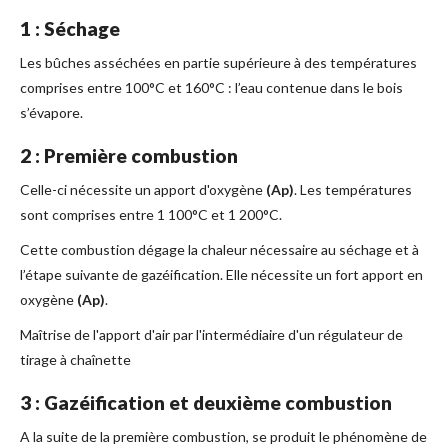
1 : Séchage
Les bûches asséchées en partie supérieure à des températures
comprises entre 100°C et 160°C : l’eau contenue dans le bois
s’évapore.
2 : Première combustion
Celle-ci nécessite un apport d'oxygène
(Ap)
. Les températures
sont comprises entre 1 100°C et 1 200°C.
Cette combustion dégage la chaleur nécessaire au séchage et à
l’étape suivante de gazéification. Elle nécessite un fort apport en
oxygène
(Ap)
.
Maîtrise de l'apport d'air par l'intermédiaire d'un régulateur de
tirage à chaînette
3 : Gazéification et deuxième combustion
A la suite de la première combustion, se produit le phénomène de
= = = = = = =
List each line of the rows above that contains the word "combustion".

2 : Première combustion
Cette combustion dégage la chaleur nécessaire au séchage et à
3 : Gazéification et deuxième combustion
A la suite de la première combustion, se produit le phénomène de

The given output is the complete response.